Retrato del
nadaísta cachorro
Por: Jotamario
Arbeláez
Los
“canastos” de Granada
Aunque parece que
fue ayer, cumplimentados 50 añares, los pelaos caleños teníamos una
opción para salir del achante que nos procuraba la irrefrenable
arrechera.
Ir a ‘canastear’ al barrio Granada, que por ser de gente ricacha
tenía en la perchuda casarteli una doméstica núbil y parlantinosa
sonsacada de algún villorrio, por ejemplo de Coconuco.
Solían ellas, con la anuencia de sus doñas que a la caída de la
tarde se tomaban sus copetines,
callejear por el barrio de zonas verdes a la espera del entuque de
jóvenes reclutas del vecino Batallón Pichincha,
igualmente rijosos y palabrosos.
Llevaba uno las de ganar aunque cayera de segundo, por cuanto era
más pinta y de mejor percha, y por lo general con biyuyo que le
habría bajado al papá.
Los guabalosos reclutas lo que buscaban eran tumbarles el sueldo en
los intensos abejorreos.
Uno esperaba el beso de retiro del uniformado de dril armada a su
reciente levante emperifollada de coleta margarita,
y le caía con el swing de invitarla a cine al
|
|
Bolívar
-sabiendo que no tendría disponibilidad de tiempo, tal vez el sábado-,
o a mecatear mogollas en la panadería Granada de
a la vuelta del río.
A la ida o a la venida, contra de los palos de camia, se podía apercollarlas,
y haciendo caso omiso del paso de los carros escasos, levantarles las faldas de
rapidez y papeárselas de lo lindo.
A eso iba siempre con Víctor
Mario, quien por ser el mejor armado, a pesar de lo paturro, comandaba la
gallada de los encanastadores.
Todo iba muy bien porque nos
repartíamos el territorio –cada uno dos manzanas a la
redonda–,
pero sucedió la calamidad de
que el par de alzafuelles amangualados nos enamoriscamos a la vez de Regina,
una pastusa de lo más legal que a ninguno de los dos nos dio jamás ni la hora,
pero en cambio si nos envolvió en una rivalidad imparable que culminaba casi
todos los días a guamazo limpio al salir de clases.
Nos limpiábamos el sangreo de nuestros labios totiaos e íbamos a buscarla cada
cual por su bocacalle.
La encontrábamos en una banca de la avenida del río, con su bravero cabo
segundo, quien la mantenía engatillada y echándole caramelo.
Luego de echarle ojito por lo menos la hora de su asueto en su refocile -cada
uno a no más de diez yardas en dirección opuesta mientras ellos ni se
inmutaban-,
nos echábamos los brazos como heridos de guerra y nos retirábamos del campo a
desahogar nuestra murria,
en medio de maldiciones a las guarichas retrecheras y a los aguacates con
parque.
|
|
Él
se sumió en la aviación comercial y yo en la desconsiderada literatura.
Lo volví a encontrar hace un par de días -pensionados del aire y de la palabra y
convertidos ambos en unos cachachos filipichines y carantoñosos,
y cuando enfrentamos el tenor
de la gachi,
desembuchó que aun la traía
clavada.
Que se había casado y separado tres veces porque nunca se había avenido a llamar
a ninguna de sus consortes con un nombre diferente de Regina.
Yo en cambio la he olvidado
por completo, con su balaca azul y su diente de oro, le mentí.
No podía soportar que pasado medio siglo se siguiera interponiendo con su
quimera entre quien me robó la capacidad de amor y la imagen que de ella guardo.
Fuimos a tomar un pernod en un cabaret francés.
Debes olvidarla porque ella es mía, le mentí más.
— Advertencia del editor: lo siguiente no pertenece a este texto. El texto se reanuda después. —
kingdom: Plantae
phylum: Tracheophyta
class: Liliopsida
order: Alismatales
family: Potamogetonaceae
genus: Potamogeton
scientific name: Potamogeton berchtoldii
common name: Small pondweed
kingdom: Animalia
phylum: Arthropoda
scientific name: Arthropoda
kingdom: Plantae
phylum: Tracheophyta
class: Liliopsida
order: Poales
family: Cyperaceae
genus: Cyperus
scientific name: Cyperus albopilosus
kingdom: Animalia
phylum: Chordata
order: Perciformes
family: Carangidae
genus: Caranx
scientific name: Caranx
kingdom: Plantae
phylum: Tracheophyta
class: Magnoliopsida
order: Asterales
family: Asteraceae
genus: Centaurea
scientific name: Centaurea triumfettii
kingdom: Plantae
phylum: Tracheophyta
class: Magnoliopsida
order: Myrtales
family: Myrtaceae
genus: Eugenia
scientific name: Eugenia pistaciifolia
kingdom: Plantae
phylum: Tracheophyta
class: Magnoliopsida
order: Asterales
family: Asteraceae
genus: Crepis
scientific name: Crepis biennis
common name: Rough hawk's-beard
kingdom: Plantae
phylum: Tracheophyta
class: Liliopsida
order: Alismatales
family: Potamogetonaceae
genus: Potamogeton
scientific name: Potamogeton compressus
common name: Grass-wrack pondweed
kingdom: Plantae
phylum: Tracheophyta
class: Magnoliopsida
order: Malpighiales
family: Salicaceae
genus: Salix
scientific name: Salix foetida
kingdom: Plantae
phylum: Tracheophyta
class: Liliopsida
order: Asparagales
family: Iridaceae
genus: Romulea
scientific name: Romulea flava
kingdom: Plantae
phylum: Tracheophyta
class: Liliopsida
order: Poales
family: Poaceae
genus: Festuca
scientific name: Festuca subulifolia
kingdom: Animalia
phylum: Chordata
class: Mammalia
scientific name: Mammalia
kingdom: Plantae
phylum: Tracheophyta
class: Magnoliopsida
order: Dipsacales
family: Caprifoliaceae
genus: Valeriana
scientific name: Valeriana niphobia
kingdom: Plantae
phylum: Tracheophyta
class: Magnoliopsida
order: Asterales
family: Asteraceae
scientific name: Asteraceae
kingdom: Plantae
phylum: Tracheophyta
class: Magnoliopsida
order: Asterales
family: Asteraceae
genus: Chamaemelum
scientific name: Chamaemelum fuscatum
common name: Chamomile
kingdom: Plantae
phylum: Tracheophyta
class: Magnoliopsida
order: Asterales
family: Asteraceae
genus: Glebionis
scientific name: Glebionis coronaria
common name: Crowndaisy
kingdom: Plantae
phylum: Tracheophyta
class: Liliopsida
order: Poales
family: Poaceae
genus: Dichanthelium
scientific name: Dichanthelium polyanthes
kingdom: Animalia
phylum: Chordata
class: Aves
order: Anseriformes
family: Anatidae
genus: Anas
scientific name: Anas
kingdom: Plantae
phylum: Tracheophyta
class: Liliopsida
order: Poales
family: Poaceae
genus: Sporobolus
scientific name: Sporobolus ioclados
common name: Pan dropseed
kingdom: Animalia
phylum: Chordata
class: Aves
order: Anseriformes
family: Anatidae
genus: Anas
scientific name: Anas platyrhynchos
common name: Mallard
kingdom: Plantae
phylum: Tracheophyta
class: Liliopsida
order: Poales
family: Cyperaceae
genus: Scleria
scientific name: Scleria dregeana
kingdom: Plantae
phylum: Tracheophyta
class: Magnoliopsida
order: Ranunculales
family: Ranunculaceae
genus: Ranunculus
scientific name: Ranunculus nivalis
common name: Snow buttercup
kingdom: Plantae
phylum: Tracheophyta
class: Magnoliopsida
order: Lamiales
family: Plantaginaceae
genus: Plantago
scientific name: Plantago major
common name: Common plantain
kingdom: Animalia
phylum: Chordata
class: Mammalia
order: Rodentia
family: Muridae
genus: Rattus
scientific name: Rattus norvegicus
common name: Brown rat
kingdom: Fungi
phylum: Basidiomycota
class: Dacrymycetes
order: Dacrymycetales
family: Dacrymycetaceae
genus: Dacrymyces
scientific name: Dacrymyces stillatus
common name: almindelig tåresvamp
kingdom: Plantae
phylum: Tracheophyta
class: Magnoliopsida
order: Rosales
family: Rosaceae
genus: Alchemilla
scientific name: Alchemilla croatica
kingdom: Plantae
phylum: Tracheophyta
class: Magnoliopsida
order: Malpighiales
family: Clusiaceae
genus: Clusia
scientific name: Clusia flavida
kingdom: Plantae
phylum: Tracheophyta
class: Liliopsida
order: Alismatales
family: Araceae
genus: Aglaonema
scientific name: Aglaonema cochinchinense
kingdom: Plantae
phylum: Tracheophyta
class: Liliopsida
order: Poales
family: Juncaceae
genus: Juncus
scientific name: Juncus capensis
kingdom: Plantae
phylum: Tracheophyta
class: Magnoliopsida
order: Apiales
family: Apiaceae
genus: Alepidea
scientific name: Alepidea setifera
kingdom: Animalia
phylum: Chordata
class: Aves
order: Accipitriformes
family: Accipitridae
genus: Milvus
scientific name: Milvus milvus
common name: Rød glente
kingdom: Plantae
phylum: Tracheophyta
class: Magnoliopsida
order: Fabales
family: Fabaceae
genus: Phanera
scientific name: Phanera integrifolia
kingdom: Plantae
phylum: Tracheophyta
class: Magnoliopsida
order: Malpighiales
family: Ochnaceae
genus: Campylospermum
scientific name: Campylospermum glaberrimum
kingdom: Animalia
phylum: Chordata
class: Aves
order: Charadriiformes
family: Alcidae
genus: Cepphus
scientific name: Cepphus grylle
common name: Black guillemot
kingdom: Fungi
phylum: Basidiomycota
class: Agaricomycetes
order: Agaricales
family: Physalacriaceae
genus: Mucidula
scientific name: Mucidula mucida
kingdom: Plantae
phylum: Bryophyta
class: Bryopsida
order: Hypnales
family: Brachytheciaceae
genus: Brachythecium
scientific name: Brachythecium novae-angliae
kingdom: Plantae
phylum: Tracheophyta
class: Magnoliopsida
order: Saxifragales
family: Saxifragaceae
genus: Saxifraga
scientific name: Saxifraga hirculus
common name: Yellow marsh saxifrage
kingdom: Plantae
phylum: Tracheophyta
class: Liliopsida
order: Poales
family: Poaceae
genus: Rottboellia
Hace cuarenta años volví a
encontrarla y desde entonces estamos viviendo un flirt.
Sacó la mano y me dejó un ojo negro, pagó la cuenta y se fue mascullando:
Nunca pensé que terminarías siendo un faltón.
Acudiendo a términos y acepciones recientemente aceptadas por la academia
española y otros por la caleña, pergeño esta historia sólo para que, si aún vive
Regina -con quien sea, menos con el cabo segundo-,
sepa que un par de bacanes en
manguala por lo imposible,
a través de la vida la siguen
amando y se siguen contramatando por ella.